(TASK TO CARRY OUT): Lines with the word "piacentine" are the ones wanted. Copy each of them from the entries below.

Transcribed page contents
──────────────────────────────
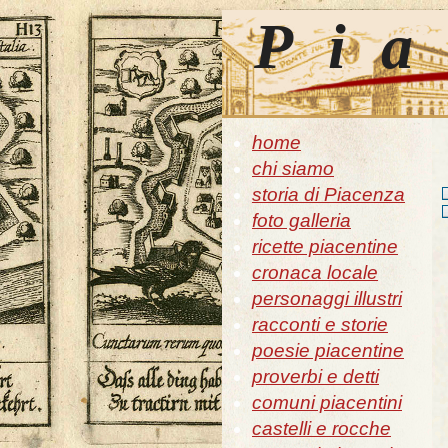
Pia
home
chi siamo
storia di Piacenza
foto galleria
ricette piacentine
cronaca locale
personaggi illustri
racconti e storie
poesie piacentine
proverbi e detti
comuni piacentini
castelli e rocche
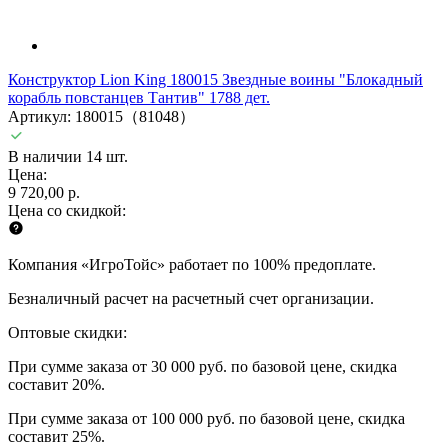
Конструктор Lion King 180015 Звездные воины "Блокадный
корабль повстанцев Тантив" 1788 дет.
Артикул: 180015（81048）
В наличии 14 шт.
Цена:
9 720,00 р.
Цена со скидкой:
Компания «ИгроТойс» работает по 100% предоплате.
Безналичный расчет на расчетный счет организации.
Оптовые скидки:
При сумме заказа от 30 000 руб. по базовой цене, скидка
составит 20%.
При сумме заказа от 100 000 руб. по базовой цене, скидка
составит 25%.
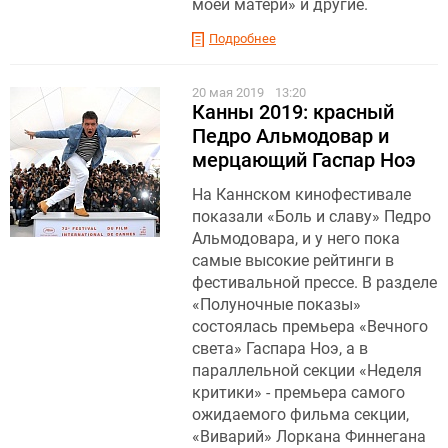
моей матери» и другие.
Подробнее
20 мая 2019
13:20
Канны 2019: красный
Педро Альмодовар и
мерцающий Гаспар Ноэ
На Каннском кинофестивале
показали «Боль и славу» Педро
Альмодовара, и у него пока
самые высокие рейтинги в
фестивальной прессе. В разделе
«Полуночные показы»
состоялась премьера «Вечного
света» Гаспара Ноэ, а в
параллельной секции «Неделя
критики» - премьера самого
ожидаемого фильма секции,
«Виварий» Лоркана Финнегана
──────────────────────────────
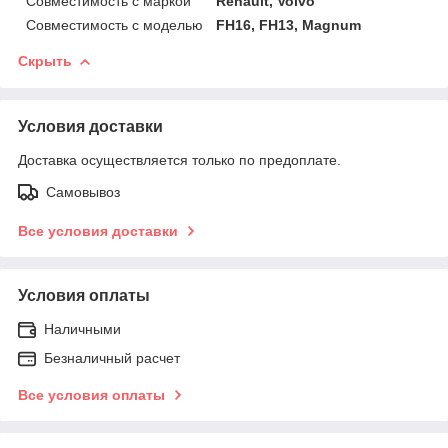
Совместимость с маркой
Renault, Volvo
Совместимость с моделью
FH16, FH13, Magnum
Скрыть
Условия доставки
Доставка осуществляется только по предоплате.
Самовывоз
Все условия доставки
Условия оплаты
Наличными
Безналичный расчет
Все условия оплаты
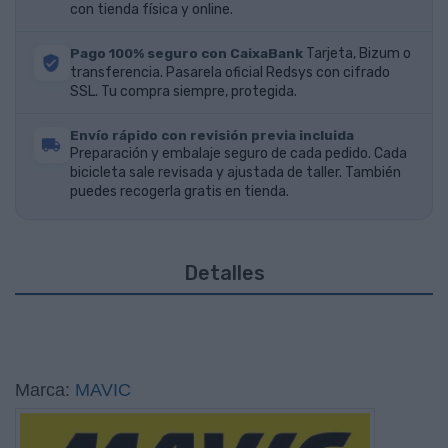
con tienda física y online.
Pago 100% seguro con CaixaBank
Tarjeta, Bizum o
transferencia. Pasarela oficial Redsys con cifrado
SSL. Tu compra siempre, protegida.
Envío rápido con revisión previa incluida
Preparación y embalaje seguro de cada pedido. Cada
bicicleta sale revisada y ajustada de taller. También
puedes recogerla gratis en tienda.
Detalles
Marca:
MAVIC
──────────────────────────────
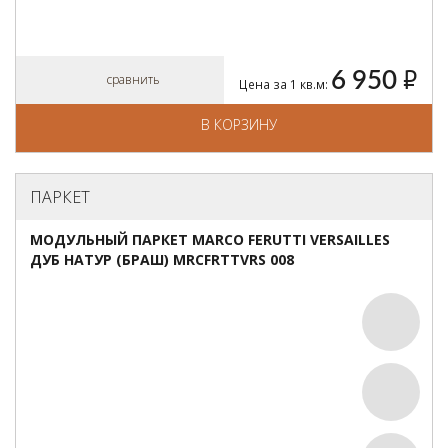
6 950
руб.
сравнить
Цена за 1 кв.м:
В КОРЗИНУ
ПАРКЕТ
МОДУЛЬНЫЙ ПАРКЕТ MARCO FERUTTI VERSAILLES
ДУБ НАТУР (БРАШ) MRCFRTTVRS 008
──────────────────────────────
(ANSWER TO THIS EXERCISE):
ricette piacentine
poesie piacentine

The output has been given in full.